The experimental techniques to study the structure of the hydration shell of small inorganic ions at the microscopic level include diffraction measurements (neutron and x-ray), x-ray absorption spectroscopy, vibrational and time-resolved spectroscopies. Recently, terahertz spectroscopy has been also proposed to probe the range of the hydration shell. Much progress has been made in the last five-ten years in the field, still the interpretation of raw experimental data can benefit greatly from simulations. One goal of the proposed workshop is to facilitate this link between experiments and theory.

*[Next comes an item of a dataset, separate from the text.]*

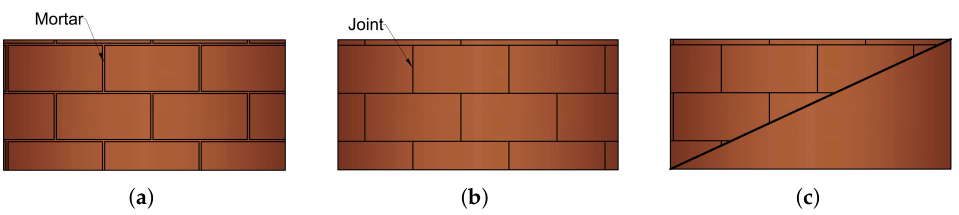
Figure 2. Different approaches to numerical modeling of masonry walls; ( a ) micro-model; ( b ) simpli- fied micro-model; ( c ) macro-model.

On the theoretical side, a lot of progress has been made in first-principle molecular dynamics simulations (FPMD). The solvation of many different types of ions have been now studied by FPMD: alcalines, alcaline-earth, transition metals, halogenures etc. As a result, density functionals and pseudo-potentials have been extensively tested and it is possible with FPMD to extend the range of studies on ion solvation. Different environments, chelation or reactivity (electrochemistry, hydrolysis) of ions are currently being studied. However, although FPMD is to a large extent able to capture specific effects, it suffers from not so good a description of the solvent. Indeed, DFT water (BLYP or PBE) is supercooled at 300 K and liquid (with a diffusion constant close to experimental water at standard conditions) only around 350 K. At 300 K, DFT water is indeed much overstructured. This stems mainly from the lack of long-range dispersion forces.

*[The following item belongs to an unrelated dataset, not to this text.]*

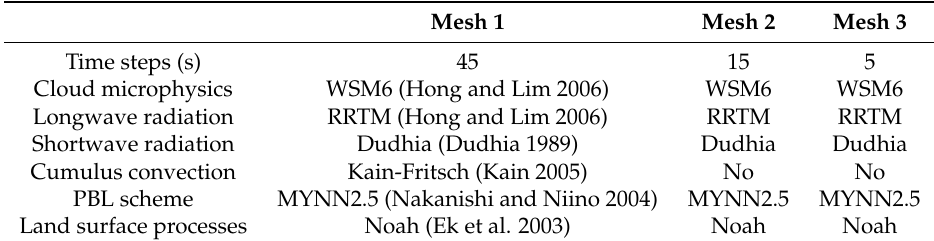
Table 5. WRF model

In comparison, the advent of classical polarisable force fields has opened the possibilty to have concurrently a good description of the solvent and of simple ions like halogenures and alcalines. With these methods it is then possible to study larger systems and reach finite concentrations or study interfaces. One open question that attracts a lot of attention currently is the parametrization of these forces fields. FPMD simulations are thought to be very valuable to this respect: they can either be used directly to calibrate the force fields or as a check of a given force field on equivalent systems at the same thermodynamical conditions (something that is impossible with gas phase quantum chemistry methods).
Finally, a third route for the study of solvation, adequate for infinite dilution, is the use of embedding. This represents an other compromise with the description of the ion and eventually a few solvent molecules at high level of sophistication while the rest of the solvent is represented at a lower level. The advent of continuum description of the solvent makes these approaches very cheap in computer time and in particular makes the evaluation of free energies quickly reachable.
Another goal of this workshop is thus to discuss the status and perspectives of these methods for the study of solvation. In particular we would like to discuss how their combination can be most efficient, along with experiments, to increase our knowledge of ion solvation in water.